The testing needs to be good
In my microprocessor validation job we had a concept of “coverage” to track how well our testing was covering the important interactions in the device-under-test. Basically you need to apply some engineering judgment to the thing you're testing to understand what sort of factors need to be varied. For example, most games let players choose whatever names they want for their characters, but usually this doesn't have any meaningful impact on play, so you probably don't need to worry that you've tested a broad variety of character names. On the other hand, if you've got a class-based system where the players need to operate as a combat team then you probably do want to make sure that you've tested with parties that have several different combinations of character classes because that often has a big impact on how a game plays at the table. If you run a million tests but each one only exercises 5% of your design then you've still got 95% of the design left to test. If your game is straightforward enough that there's not a lot of variance needed to exercise the full scope of possibilities then you may not need many tests.

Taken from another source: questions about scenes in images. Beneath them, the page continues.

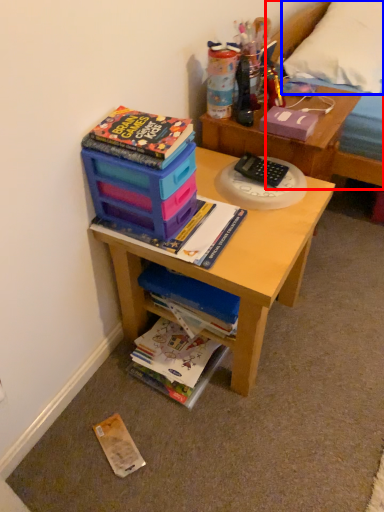
Question: Among these objects, which one is nearest to the camera, bed frame (highlighted by a red box) or pillow (highlighted by a blue box)?

Choices:
 (A) bed frame
 (B) pillow

Answer: (A)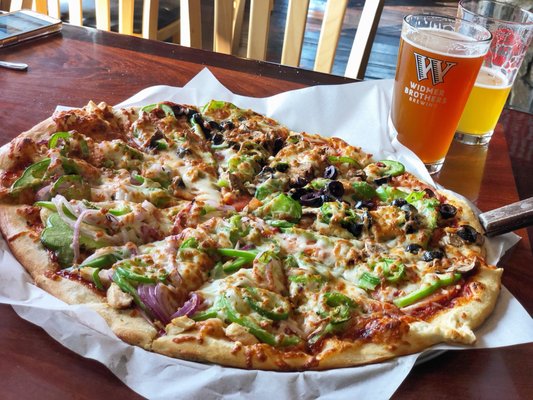
Locate an element on the screen. The width and height of the screenshot is (533, 400). piece of the plate is located at coordinates (429, 358).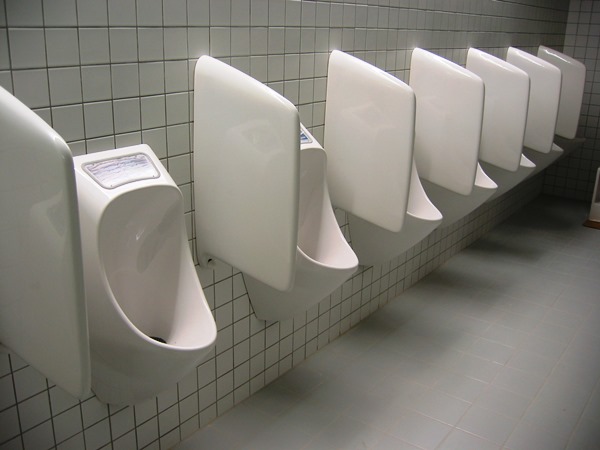
Image resolution: width=600 pixels, height=450 pixels. I want to click on white things in between the urinals, so click(x=575, y=74), click(x=552, y=90), click(x=516, y=92), click(x=455, y=109), click(x=364, y=126), click(x=243, y=138), click(x=37, y=157).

The #AprilTTRPGMaker Questions
(From Kira Magrann's twitter)
I will admit that occasionally the temptation to publish stuff without playtesting is pretty large (I've often released not fully playtested things with the caveat that they're still being playtested), but I wish it weren't controversial to say people should playtest.
That's not to say that you need a broad and far-reaching playtest for every game: unless you're WoTC or Paizo that's impractical, but you need to have played the game to understand whether or not it's something you can put out in good faith.
I suspect that several A-list publishers have been skimping on playtesting (or at least, at one point, were, during the end of my time as a game reviewer), and it shows when something just hasn't gotten enough time in development and playtesting.
The most unethical game ever!
I definitely fall into the infinity trap, myself, but that's mostly because editing/polish is much less fun than design iteration.
Based on your writings here and elsewhere, I have a suspicion this belief about playtest ethics is undermining you, and you'd be better off untangling and discarding it. But I'm also pretty sure you see some higher value to it even where its utility is questionable, so carry on!